One of the coolest things about working on the Thummer has been using it to discover new things about music. Its isomorphic button-field (keyboard) is like an X-Ray lens that lets people see the deep structure of music.

Bill Sethares and Andy Milne did the heavy mathematical work to prove that what we were seeing was really there. Their proofs can be found here and here (with more papers in the pipeline). These papers, while appropriate for their purpose and venue, are mathematically impenetrable to people with tiny little heads like mine.

Therefore, I've recently posted a draft paper that presents our new musical paradigm, the Matrix, in language that is nearly math-free. You need to know what prime numbers are, and that any natural number can be factored into an unique combination of prime numbers, and that a two-dimensional array of numbers is a matrix (hence the name of the proposed paradigm), but that's about it.

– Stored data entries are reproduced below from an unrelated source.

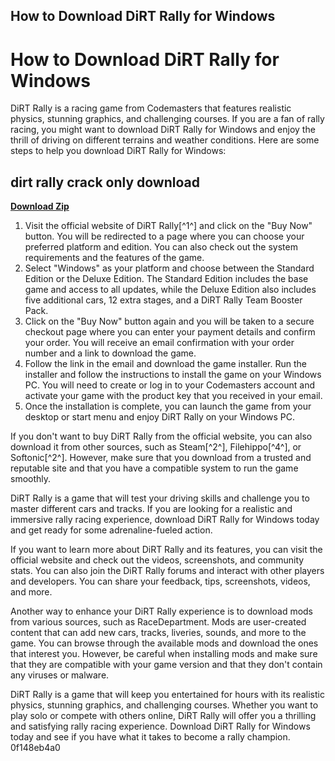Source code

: ## How to Download DiRT Rally for Windows

  
# How to Download DiRT Rally for Windows
 
DiRT Rally is a racing game from Codemasters that features realistic physics, stunning graphics, and challenging courses. If you are a fan of rally racing, you might want to download DiRT Rally for Windows and enjoy the thrill of driving on different terrains and weather conditions. Here are some steps to help you download DiRT Rally for Windows:
 
## dirt rally crack only download


[**Download Zip**](https://www.google.com/url?q=https%3A%2F%2Fcinurl.com%2F2tKBlE&sa=D&sntz=1&usg=AOvVaw0FiZI8GJTC-OOWePmy5wED)

 
1. Visit the official website of DiRT Rally[^1^] and click on the "Buy Now" button. You will be redirected to a page where you can choose your preferred platform and edition. You can also check out the system requirements and the features of the game.
2. Select "Windows" as your platform and choose between the Standard Edition or the Deluxe Edition. The Standard Edition includes the base game and access to all updates, while the Deluxe Edition also includes five additional cars, 12 extra stages, and a DiRT Rally Team Booster Pack.
3. Click on the "Buy Now" button again and you will be taken to a secure checkout page where you can enter your payment details and confirm your order. You will receive an email confirmation with your order number and a link to download the game.
4. Follow the link in the email and download the game installer. Run the installer and follow the instructions to install the game on your Windows PC. You will need to create or log in to your Codemasters account and activate your game with the product key that you received in your email.
5. Once the installation is complete, you can launch the game from your desktop or start menu and enjoy DiRT Rally on your Windows PC.

If you don't want to buy DiRT Rally from the official website, you can also download it from other sources, such as Steam[^2^], Filehippo[^4^], or Softonic[^2^]. However, make sure that you download from a trusted and reputable site and that you have a compatible system to run the game smoothly.
 
DiRT Rally is a game that will test your driving skills and challenge you to master different cars and tracks. If you are looking for a realistic and immersive rally racing experience, download DiRT Rally for Windows today and get ready for some adrenaline-fueled action.
  
If you want to learn more about DiRT Rally and its features, you can visit the official website and check out the videos, screenshots, and community stats. You can also join the DiRT Rally forums and interact with other players and developers. You can share your feedback, tips, screenshots, videos, and more.
 
Another way to enhance your DiRT Rally experience is to download mods from various sources, such as RaceDepartment. Mods are user-created content that can add new cars, tracks, liveries, sounds, and more to the game. You can browse through the available mods and download the ones that interest you. However, be careful when installing mods and make sure that they are compatible with your game version and that they don't contain any viruses or malware.
 
DiRT Rally is a game that will keep you entertained for hours with its realistic physics, stunning graphics, and challenging courses. Whether you want to play solo or compete with others online, DiRT Rally will offer you a thrilling and satisfying rally racing experience. Download DiRT Rally for Windows today and see if you have what it takes to become a rally champion.
 0f148eb4a0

Although I do not claim to be an expert in the history of science, I do know a thing or two about it, and the Matrix model of music theory has all of the hallmarks of a paradigm-shifter. For example, it solves old problems, explains previously-anomalous experimental results, makes predictions that are falsifiable, and has enabled the discovery of new properties (e.g., tuning invariance, which is the basis of Dynamic Tonality).

The Matrix paradigm accomplishes all this as a result of questioning a single key assumption of Western music theory: that musical sounds are those that follow the Harmonic Series. This assumption is embedded so deeply into Western music theory that most musicians and many theorists don't even realize that they are making it. It has been received wisdom since Pythagoras first plucked a string 2,500 years ago.

The Matrix paradigm, in brief, uses a temperament to temper both tuning and timbre in real time. It's the tempering of timbres that's new (building on Bill's previous work). This is, in effect, a generalization of the relationship between Just Intonation and the Harmonic Series that forms the core of Western music theory.

It is hard to imagine a more fundamental alteration of the theoretical basis of music than this. Hence, paradigm shift.